Her gut twists uncomfortably. 

She thinks back to this time last year, sitting in the lounge upstairs. Her daughter had been on her knee, telling her about the book she was reading that day, about tales of artists and ships, of animals and prophecy. Her face had been lit up, her fingers waving messily in front of her. 

She remembers her husband sitting near them, throwing chocolates up one by one into the air and catching them in his mouth, glowing each time their daughter laughed. 

“You’ll never guess, Mama,” She says, “you’ll never guess what he said!”

“Hmm. You know, she’s quite good at guessing. Always better than me. How about though…” He picks up a handful of chocolates from the bag which was dramatically emptier than it had been just five minutes ago. His wife raised her eyebrows at him and his eyes twinkled with humour. “How about,” he continued, “if she can guess it we’ll give her these, hmm?” 

Their daughter beamed, tapping her little fingers on her mum’s arm excitedly, waiting for her. 

“Alright, alright. Hmm. Did he say…” she paused then grabbed her daughter round the waste and tickled “gobble, gobble, gobble! I’m a hungry sea monster and I’ll gobble you right up!”

Their daughter shrieked. “No, Mama!”

She’s laughing and squirming and the whole world is shining with her.

Her dad takes back the chocolates in his hand, reclaiming them, easily tucking in and shooting a mischievous look at his wife. “What?” he objects at her expression, “you didn’t guess right. No chocolate for you.”

Her daughter is a year older now.

Her husband has a few more grey hairs. She does too.

She can’t remember now if her daughter ever finished that book.

Or about any she’s read since.

This year she had said confidently later than night, as midnight drew nearer, this year’s the one. I’m gonna get it off the ground

Her daughter had grinned. Like a helicopter!

She had smiled at her. Yeah honey. It’s gonna fly like a helicopter by this time next year, I’m certain of it.

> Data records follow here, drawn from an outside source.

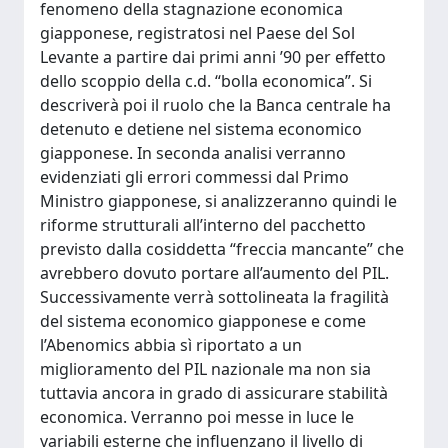
fenomeno della stagnazione economica
giapponese, registratosi nel Paese del Sol
Levante a partire dai primi anni ’90 per effetto
dello scoppio della c.d. “bolla economica”. Si
descriverà poi il ruolo che la Banca centrale ha
detenuto e detiene nel sistema economico
giapponese. In seconda analisi verranno
evidenziati gli errori commessi dal Primo
Ministro giapponese, si analizzeranno quindi le
riforme strutturali all’interno del pacchetto
previsto dalla cosiddetta “freccia mancante” che
avrebbero dovuto portare all’aumento del PIL.
Successivamente verrà sottolineata la fragilità
del sistema economico giapponese e come
l’Abenomics abbia sì riportato a un
miglioramento del PIL nazionale ma non sia
tuttavia ancora in grado di assicurare stabilità
economica. Verranno poi messe in luce le
variabili esterne che influenzano il livello di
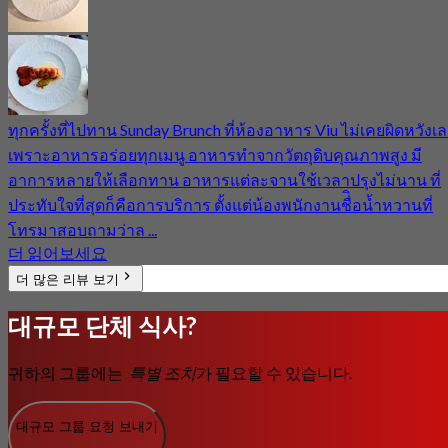
ทุกครั้งที่ไปทาน Sunday Brunch ที่ห้องอาหาร Viu ไม่เคยผิดหวังเ
เพราะอาหารอร่อยทุกเมนู อาหารทำจากวัตถุดิบคุณภาพสูง มี
อาการหลายให้เลือกทาน อาหารแต่ละจานใช้เวลาปรุงไม่นาน ที่
ประทับใจที่สุดก็คือการบริการ ตั้งแต่น้องพนักงานชื่ิอน้ำหวานที่
โทรมาสอบถามว่าล ...
더 읽어보세요
더 많은 리뷰 보기
대규모 단체 식사?
귀하의 그룹에는
특별 조치
가 필요할 수 있습니다.
대규모 그룹 요청 보내기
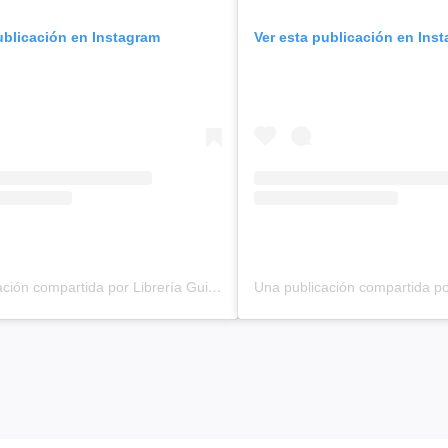
ublicación en Instagram
Ver esta publicación en Ins
Una publicación compartida por Librería Guido (@libreriaguido)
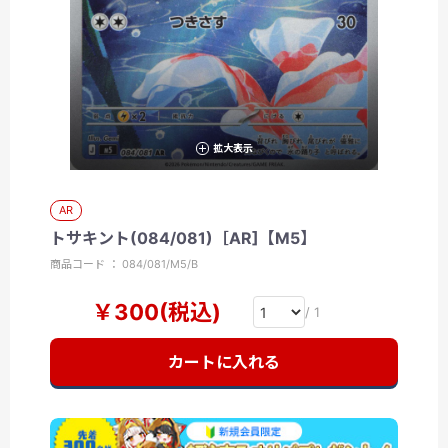
拡大表示
AR
トサキント(084/081)［AR]【M5】
商品コード ： 084/081/M5/B
￥300(税込)
/ 1
カートに入れる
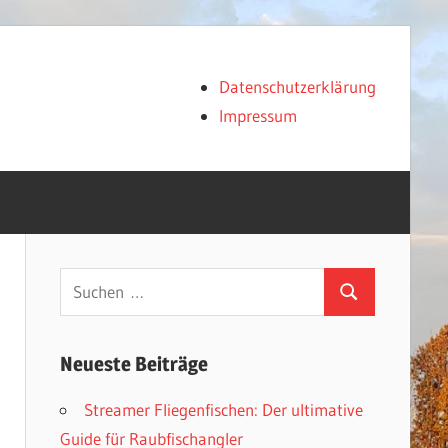
Datenschutzerklärung
Impressum
Suchen
Suchen
nach:
Neueste Beiträge
Streamer Fliegenfischen: Der ultimative
Guide für Raubfischangler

She had looked from the young girl sitting next to her to her husband, his face beaming with pride, an empty packet on the floor next to his feet; her heart had filled with a bubbling warmth and determination had flooded her bones.

Now she looks round at the blank walls, at the happy numbers on her screen, and at the awards on her shelf. She looks at the familiar book covers, the ones she paid an artist to illustrate, the ones she put all her energy and heart into. Winner, one of them says on the front.  

The sounds of footsteps on the ceiling fade away as her family move off into another part of the house. 

The room is quiet again: still walls, weary laptop, quiet skies above. 

She’d done it.

And now, in the empty air, as the clock’s chimes die out, it’s time to do it all over again.